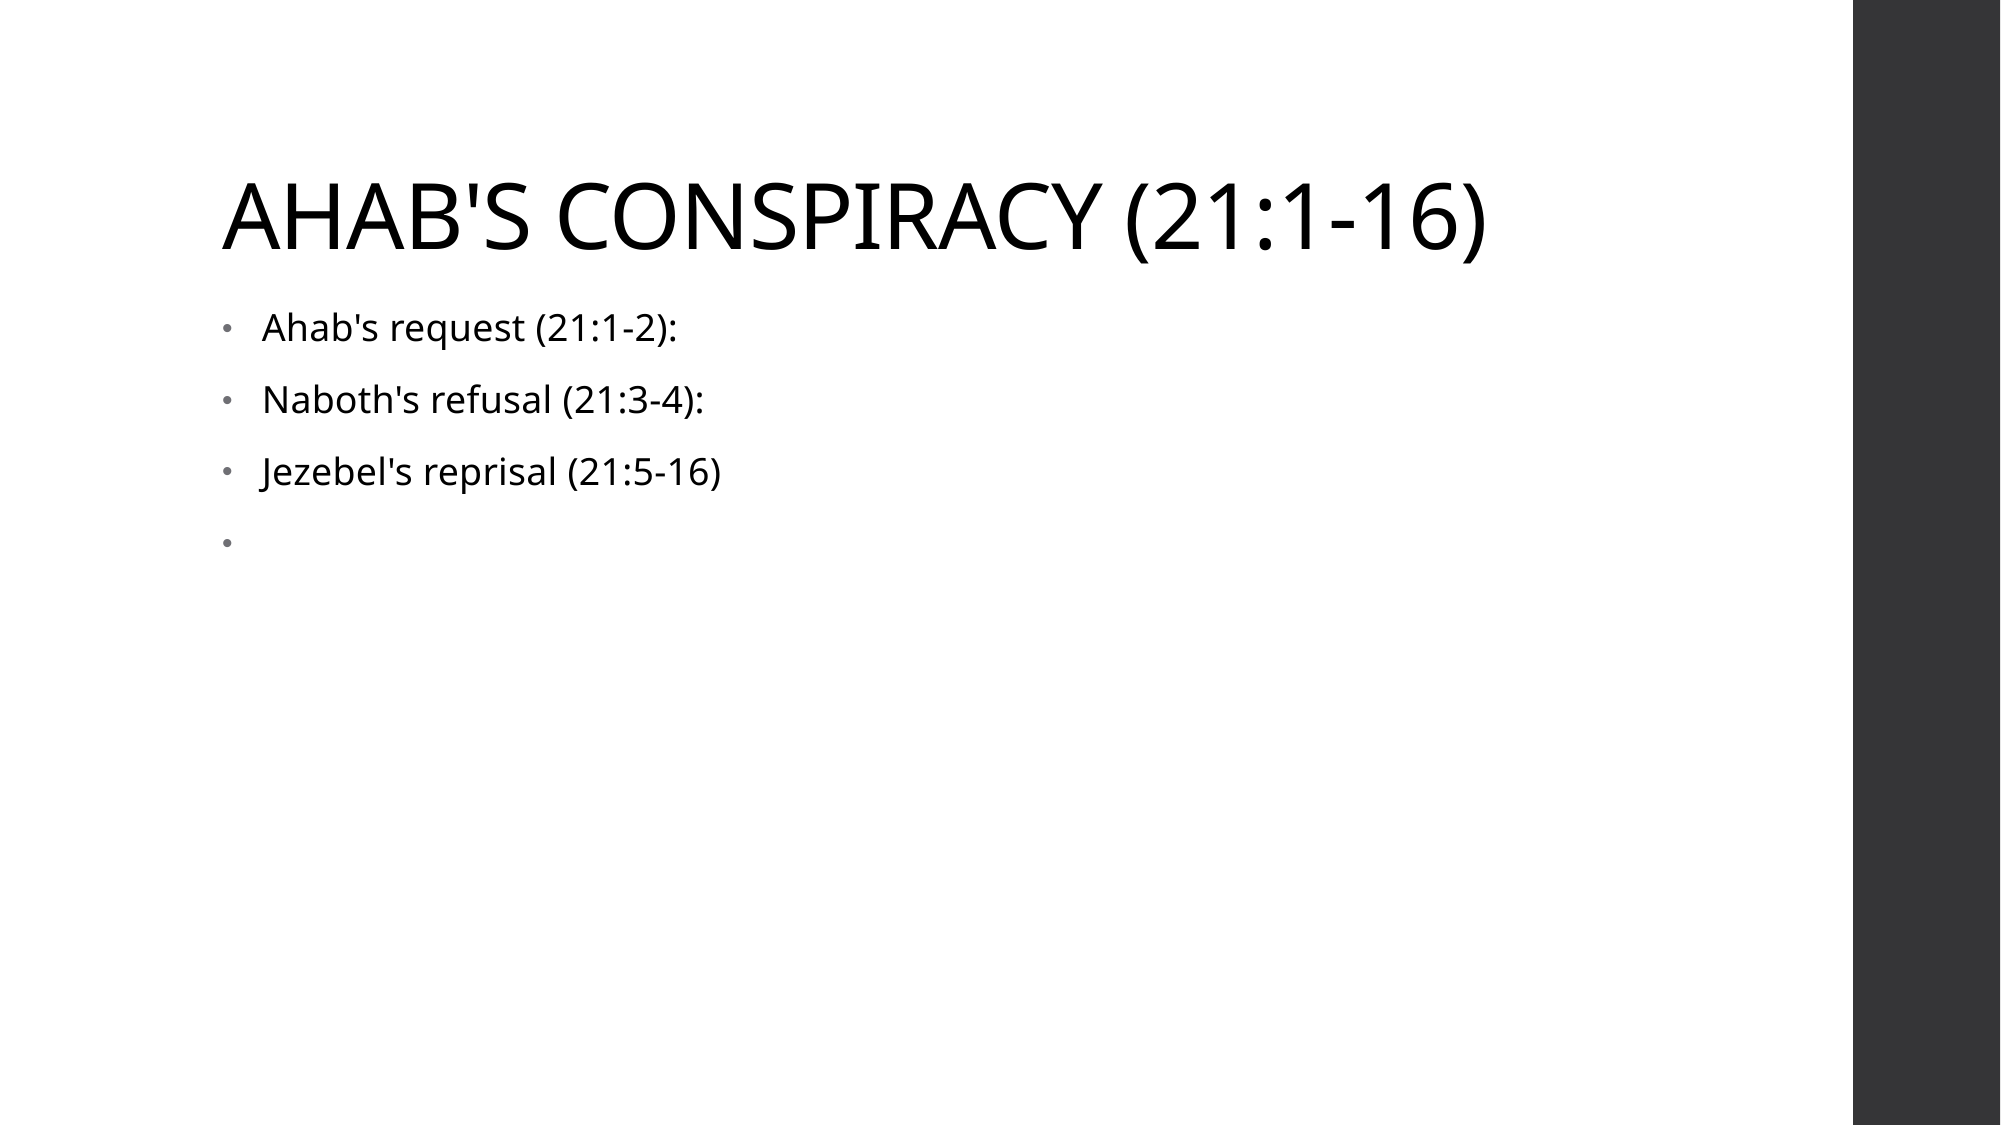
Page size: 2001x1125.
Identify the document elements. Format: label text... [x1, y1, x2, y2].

list Ahab's request (21:1-2): Naboth's refusal (21:3-4): Jezebel's reprisal (21:5-16) [206, 299, 1617, 1014]
title AHAB'S CONSPIRACY (21:1-16) [206, 60, 1797, 278]
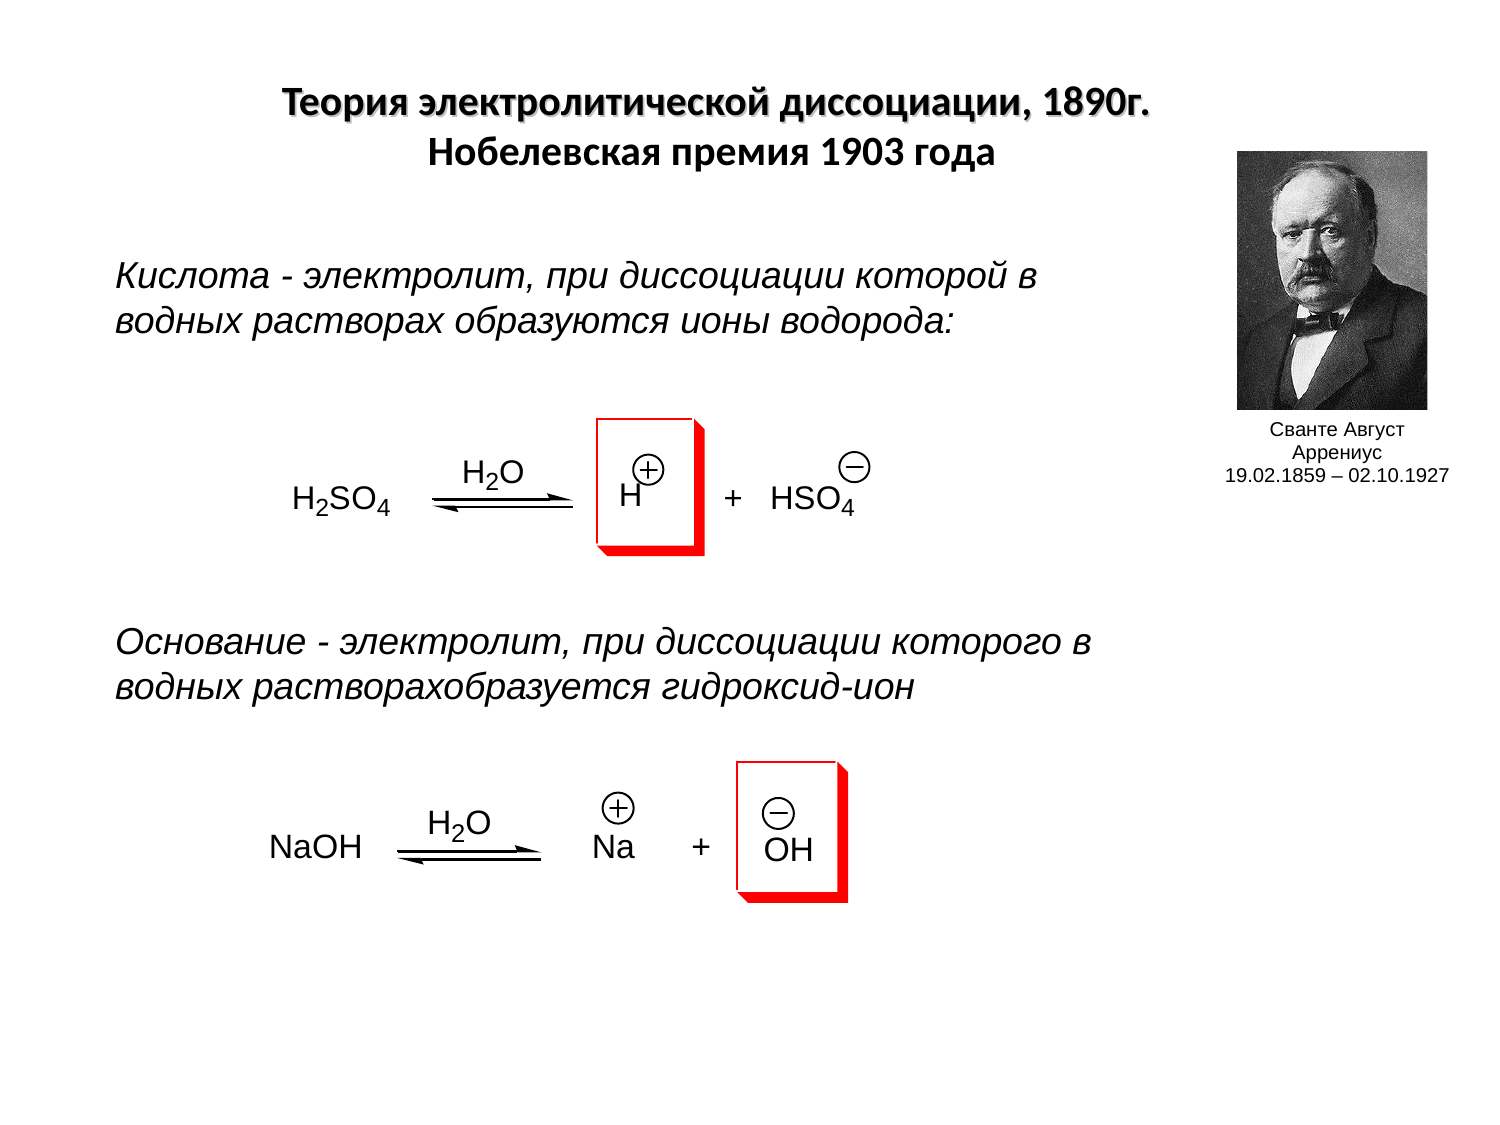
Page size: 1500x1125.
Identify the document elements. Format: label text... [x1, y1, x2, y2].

text_box Кислота - электролит, при диссоциации которой в водных растворах образуются ионы водорода: [100, 243, 1068, 349]
text_box Теория электролитической диссоциации, 1890г. Нобелевская премия 1903 года [5, 66, 1429, 183]
text_box Основание - электролит, при диссоциации которого в водных растворахобразуется гидроксид-ион [100, 609, 1117, 715]
chart [1222, 148, 1454, 492]
chart [288, 408, 880, 564]
chart [265, 751, 857, 911]
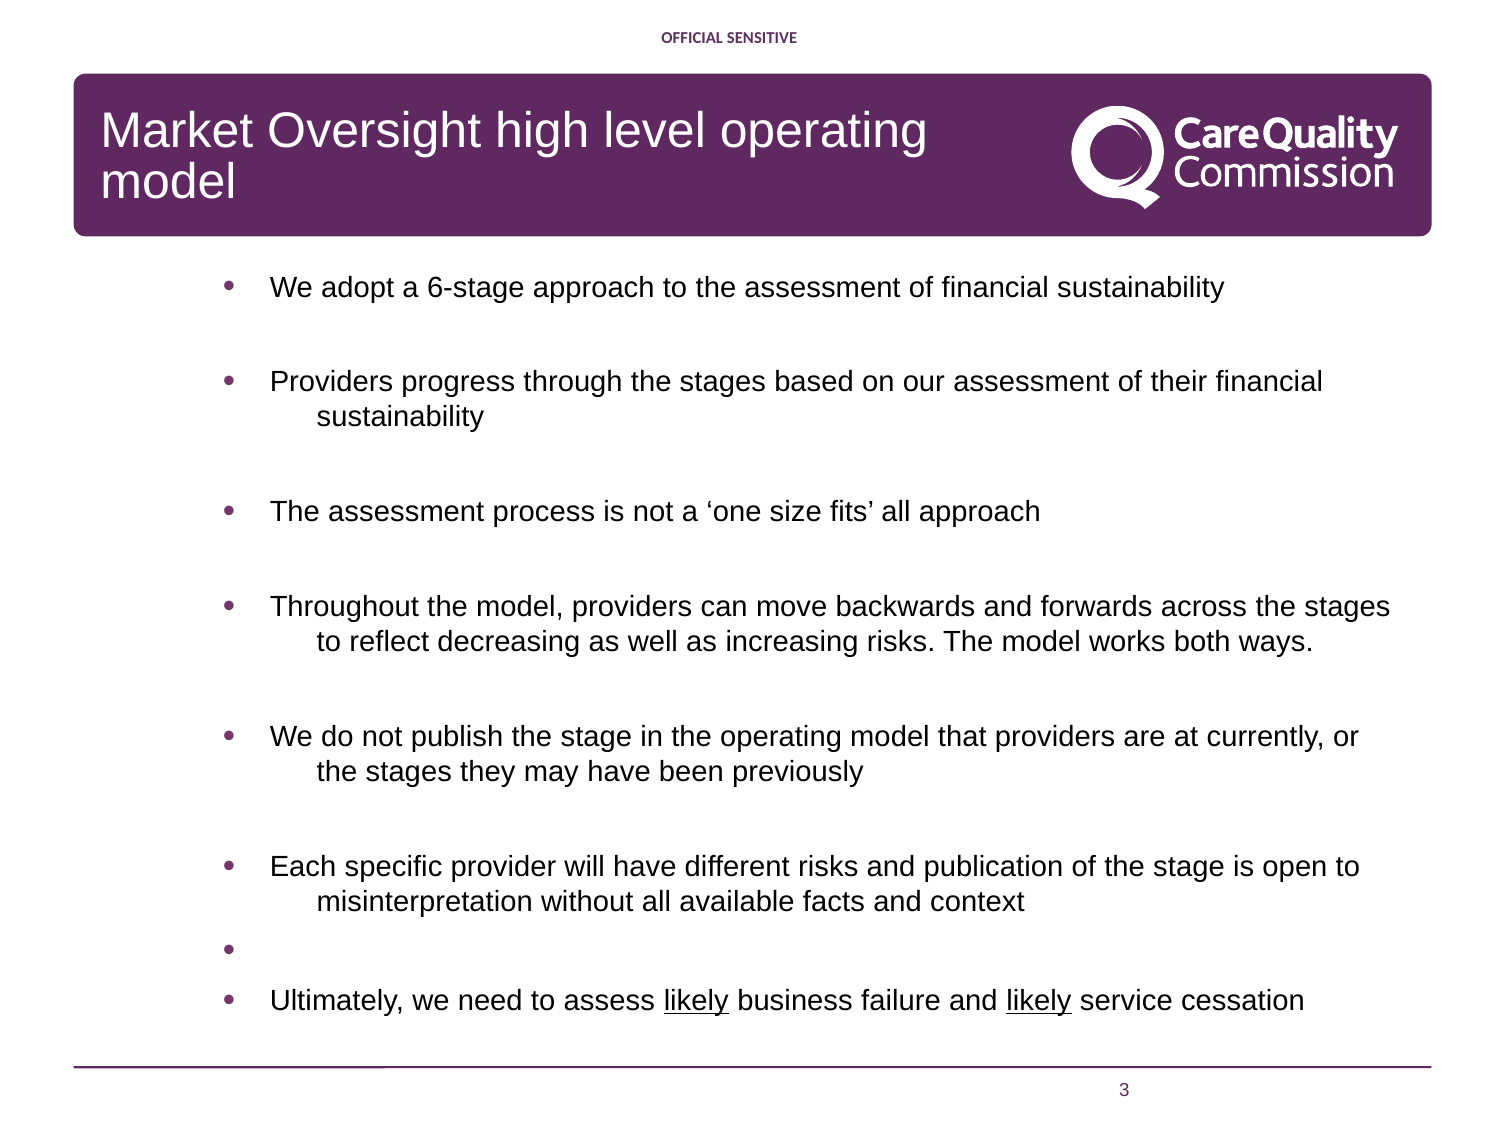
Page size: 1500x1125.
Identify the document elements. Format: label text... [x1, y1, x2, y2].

text_box OFFICIAL SENSITIVE [357, 19, 1102, 55]
text_box [1119, 1025, 1432, 1101]
text_box We adopt a 6-stage approach to the assessment of financial sustainability Providers progress through the stages based on our assessment of their financial sustainability The assessment process is not a ‘one size fits’ all approach Throughout the model, providers can move backwards and forwards across the stages to reflect decreasing as well as increasing risks. The model works both ways. We do not publish the stage in the operating model that providers are at currently, or the stages they may have been previously Each specific provider will have different risks and publication of the stage is open to misinterpretation without all available facts and context Ultimately, we need to assess likely business failure and likely service cessation [76, 260, 1424, 1028]
title Market Oversight high level operating model [100, 83, 1058, 232]
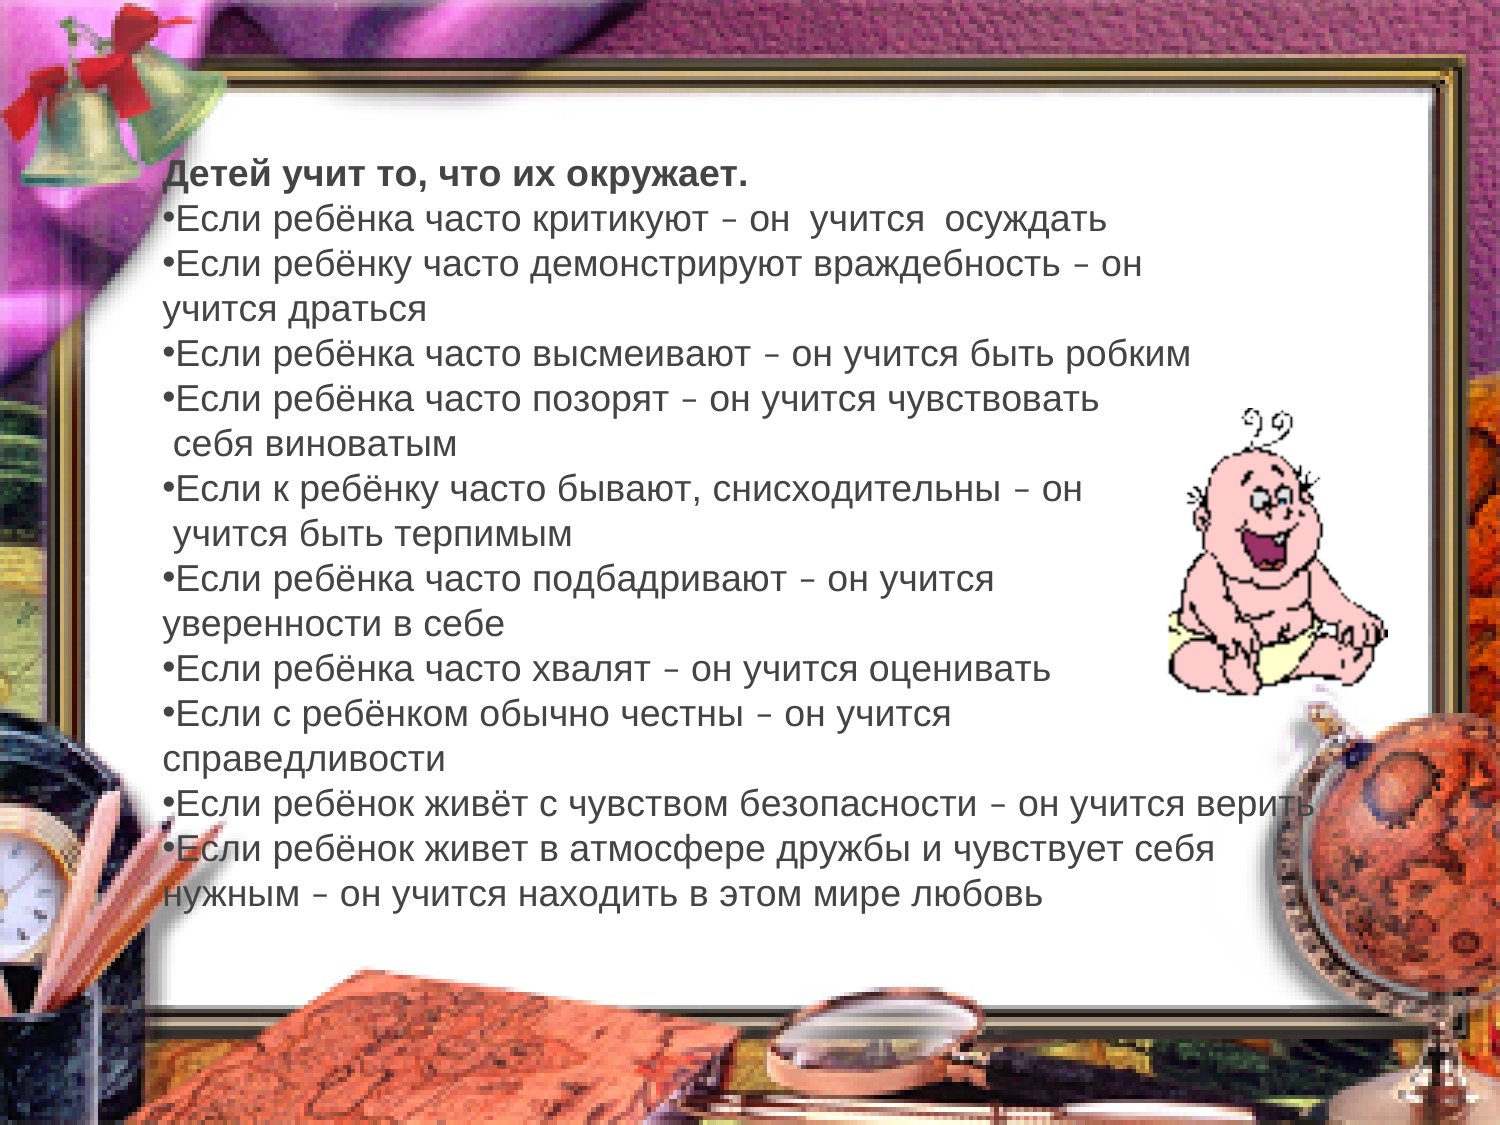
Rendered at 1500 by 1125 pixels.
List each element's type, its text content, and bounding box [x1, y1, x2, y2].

text_box Детей учит то, что их окружает. Если ребёнка часто критикуют – он учится осуждать Если ребёнку часто демонстрируют враждебность – он учится драться Если ребёнка часто высмеивают – он учится быть робким Если ребёнка часто позорят – он учится чувствовать себя виноватым Если к ребёнку часто бывают, снисходительны – он учится быть терпимым Если ребёнка часто подбадривают – он учится уверенности в себе Если ребёнка часто хвалят – он учится оценивать Если с ребёнком обычно честны – он учится справедливости Если ребёнок живёт с чувством безопасности – он учится верить Если ребёнок живет в атмосфере дружбы и чувствует себя нужным – он учится находить в этом мире любовь [147, 140, 1388, 922]
picture [0, 0, 1500, 1125]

- [What you should do]: Reproduce everything from the start of the material down to the line containing "chart [265, 751, 857, 911]", including that line, and omit the picture lines.

- [Answer to this task]:
Page size: 2001x1125.
Identify the document elements. Format: label text... [x1, y1, x2, y2].

list Ahab's request (21:1-2): Naboth's refusal (21:3-4): Jezebel's reprisal (21:5-16) [206, 299, 1617, 1014]
title AHAB'S CONSPIRACY (21:1-16) [206, 60, 1797, 278]
Page size: 1500x1125.
Identify the document elements. Format: label text... [x1, y1, x2, y2].

text_box Кислота - электролит, при диссоциации которой в водных растворах образуются ионы водорода: [100, 243, 1068, 349]
text_box Теория электролитической диссоциации, 1890г. Нобелевская премия 1903 года [5, 66, 1429, 183]
text_box Основание - электролит, при диссоциации которого в водных растворахобразуется гидроксид-ион [100, 609, 1117, 715]
chart [1222, 148, 1454, 492]
chart [288, 408, 880, 564]
chart [265, 751, 857, 911]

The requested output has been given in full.